O que lhe vai na cabeça?

O estudo identifica a tendência para nos vermos como merecedores de boa sorte, mesmo na ausência de causas diretas, como uma forma de “enviesamento de atribuição” - um conceito que tem sido estudado por psicólogos há décadas, observa Patrick Heck, psicólogo investigador da Agência de Proteção Financeira ao Consumidor dos Estados Unidos (Consumer Financial Protection Bureau).

“A teoria da atribuição e os preconceitos de atribuição são a ideia geral de que as pessoas atribuem certas coisas que lhes acontecem a elas ou a outras pessoas de acordo com formas que as fazem sentir bem consigo próprias”, considera Heck, que não esteve envolvido no estudo.

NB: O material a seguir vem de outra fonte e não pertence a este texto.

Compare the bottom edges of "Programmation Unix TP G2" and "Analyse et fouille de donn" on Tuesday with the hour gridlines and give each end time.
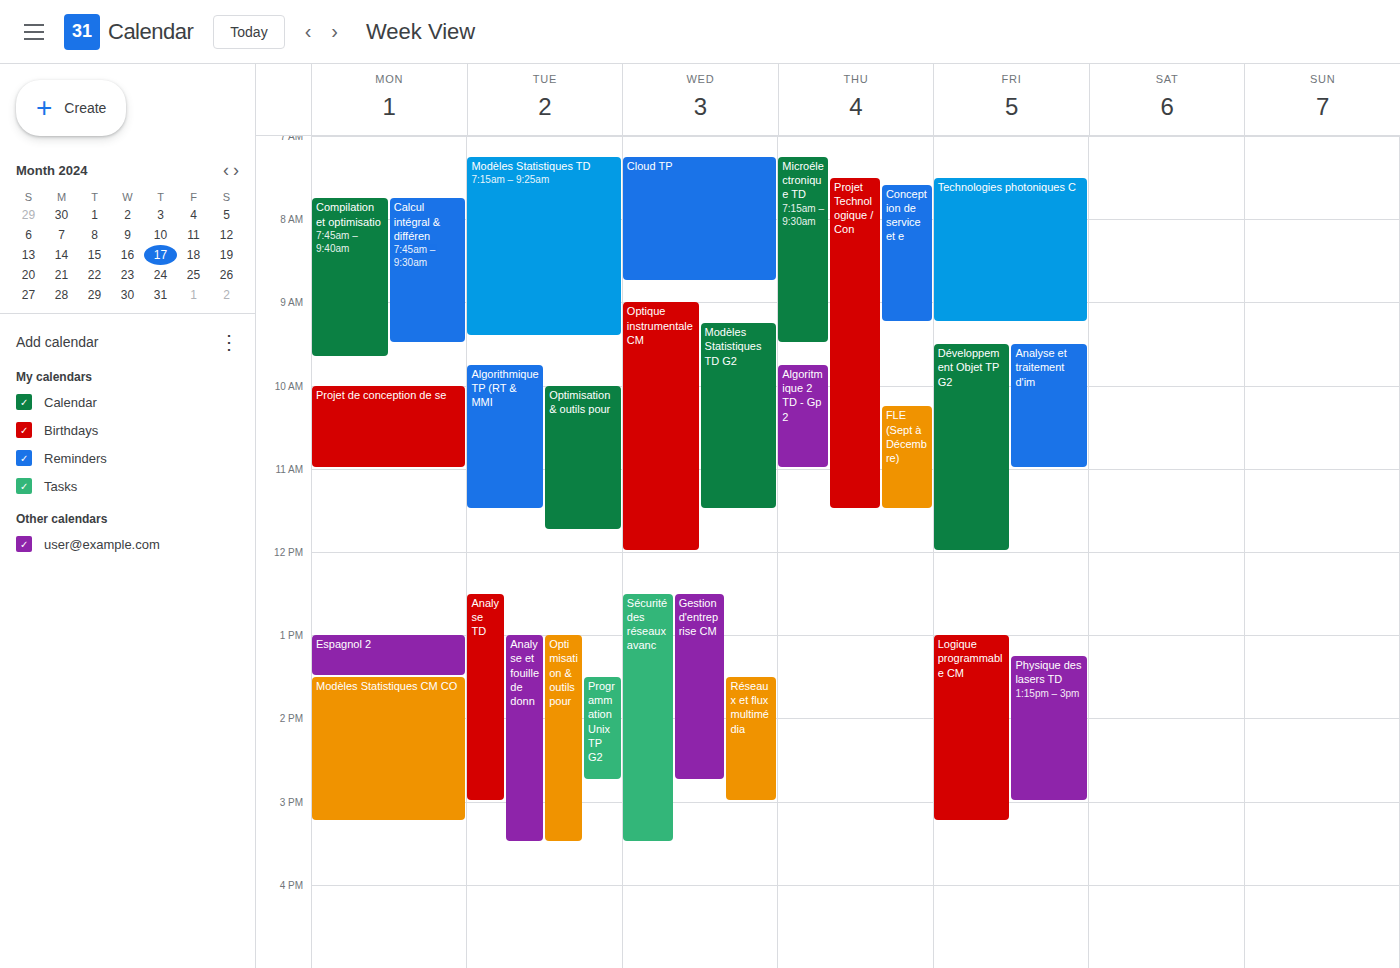
"Programmation Unix TP G2": 2:45 PM, neither: three quarters of the way from the 2 PM line to the 3 PM line. "Analyse et fouille de donn": 3:30 PM, halfway between the 3 PM and 4 PM lines.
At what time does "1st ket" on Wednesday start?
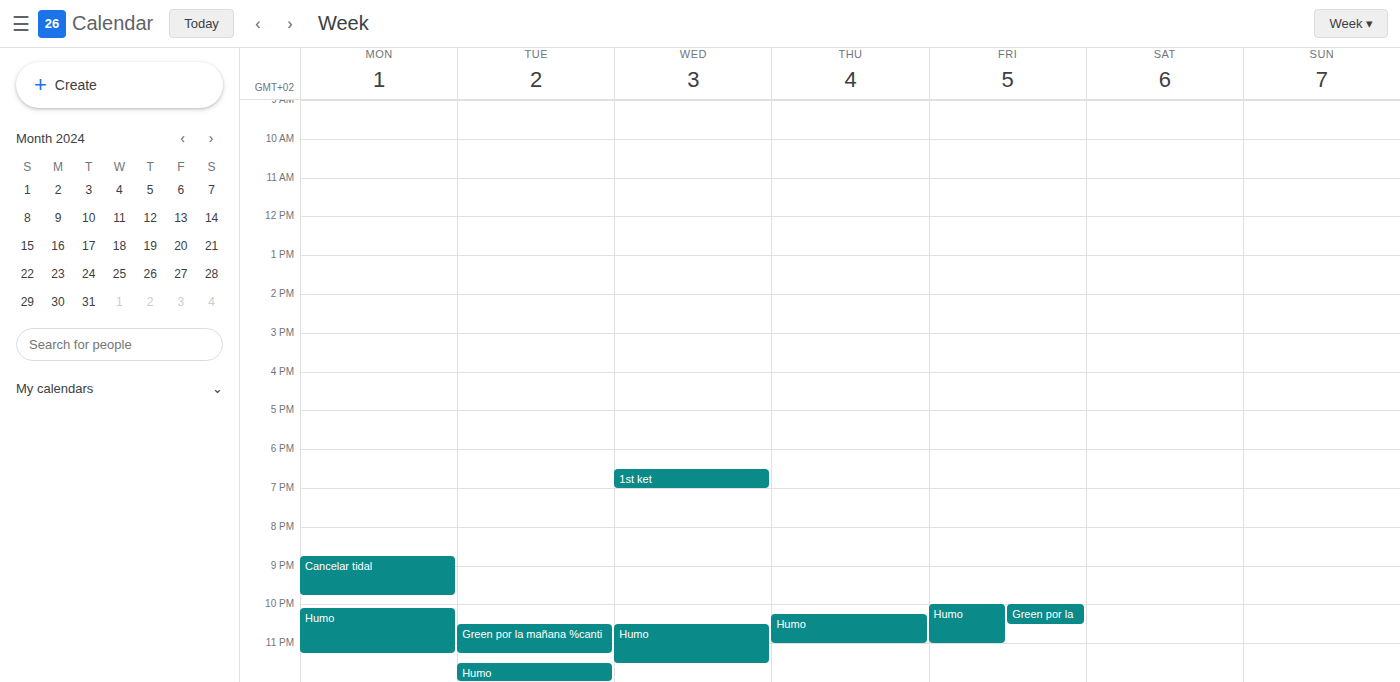
6:30 PM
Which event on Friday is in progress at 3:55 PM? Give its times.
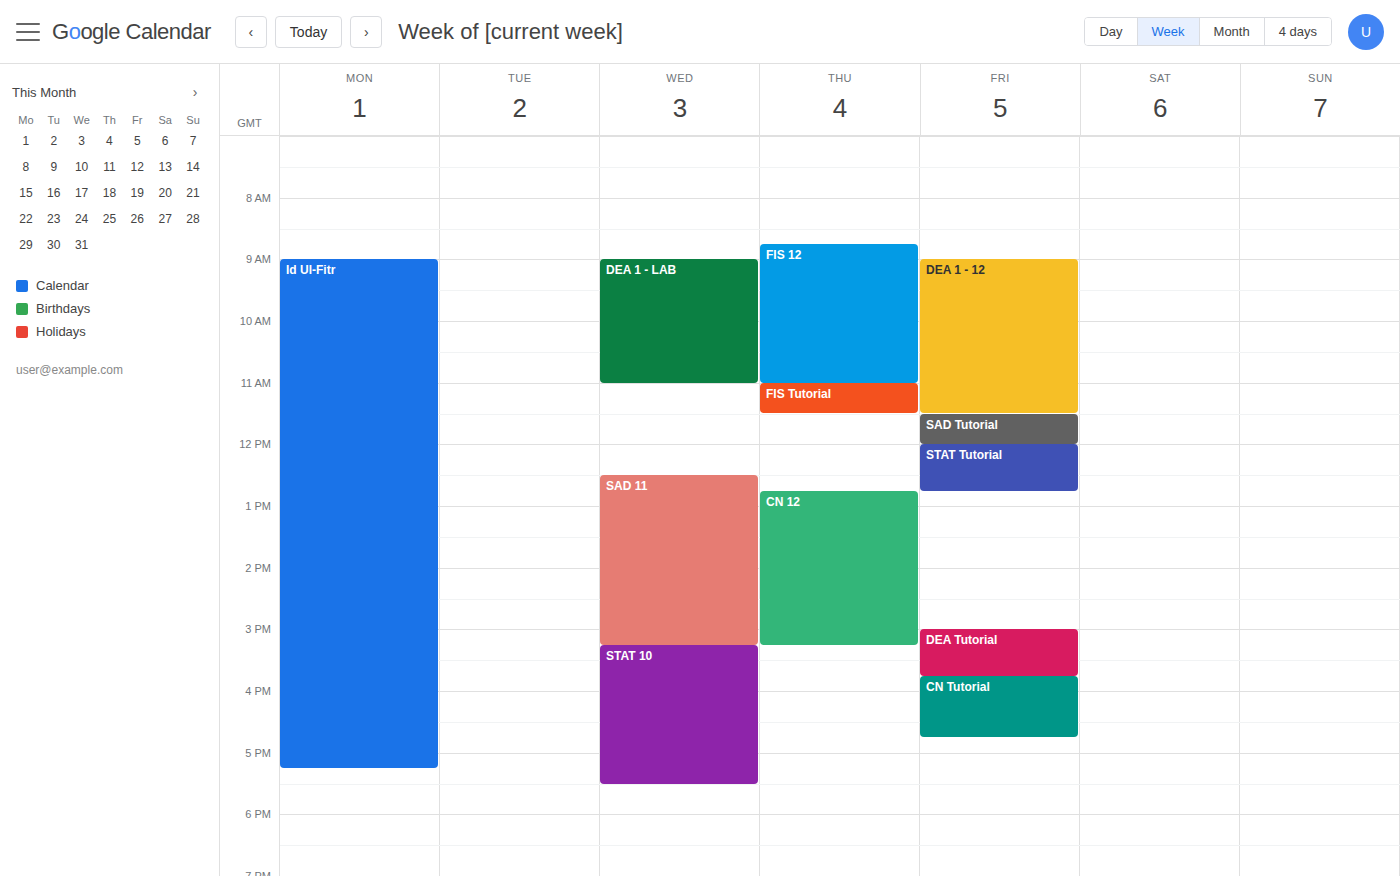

Nalguns casos, o preconceito de atribuição serve o objetivo de promover a autoestima, o que ajuda as pessoas a ultrapassar os desafios da vida, acrescenta White. Mas, noutros casos, pode levar as pessoas a desviarem-se do seu caminho quando não reconhecem as contribuições dos outros ou os fatores externos do sucesso.

No outro lado da moeda, a crença de que o sofrimento dos outros é uma forma de punição vem da necessidade de acreditar que o mundo é justo. Essa crença pode ajudar as pessoas a entender a complexidade da vida, aponta Heck.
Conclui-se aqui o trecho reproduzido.